* INFORMATION SHOWN:

▬▬▬▬▬▬

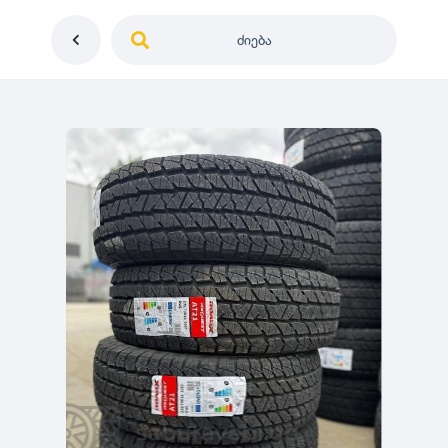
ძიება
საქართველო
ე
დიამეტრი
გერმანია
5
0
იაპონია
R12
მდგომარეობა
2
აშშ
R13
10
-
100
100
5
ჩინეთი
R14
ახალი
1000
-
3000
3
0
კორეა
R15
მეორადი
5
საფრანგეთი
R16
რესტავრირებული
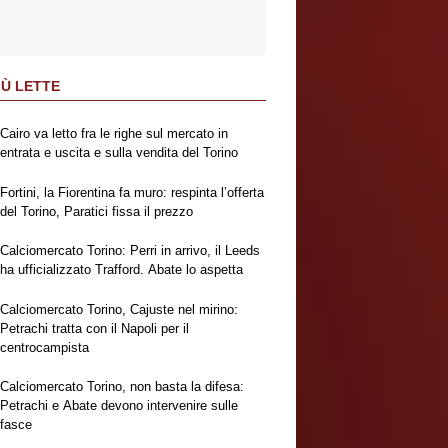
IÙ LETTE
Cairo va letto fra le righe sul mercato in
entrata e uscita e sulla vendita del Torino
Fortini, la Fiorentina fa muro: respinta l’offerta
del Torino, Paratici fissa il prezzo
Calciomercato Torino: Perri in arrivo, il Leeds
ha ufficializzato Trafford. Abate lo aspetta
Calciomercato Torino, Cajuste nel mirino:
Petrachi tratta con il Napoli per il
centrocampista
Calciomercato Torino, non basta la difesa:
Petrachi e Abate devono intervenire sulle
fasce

▬▬▬▬▬▬

* WORK REQUEST:
Word for word, restate each line above, minus its pictures.

* ANSWER SPACE:
ძიება
საქართველო
ე
დიამეტრი
გერმანია
5
0
იაპონია
R12
მდგომარეობა
2
აშშ
R13
10
-
100
100
5
ჩინეთი
R14
ახალი
1000
-
3000
3
0
კორეა
R15
მეორადი
5
საფრანგეთი
R16
რესტავრირებული
IÙ LETTE
Cairo va letto fra le righe sul mercato in
entrata e uscita e sulla vendita del Torino
Fortini, la Fiorentina fa muro: respinta l’offerta
del Torino, Paratici fissa il prezzo
Calciomercato Torino: Perri in arrivo, il Leeds
ha ufficializzato Trafford. Abate lo aspetta
Calciomercato Torino, Cajuste nel mirino:
Petrachi tratta con il Napoli per il
centrocampista
Calciomercato Torino, non basta la difesa:
Petrachi e Abate devono intervenire sulle
fasce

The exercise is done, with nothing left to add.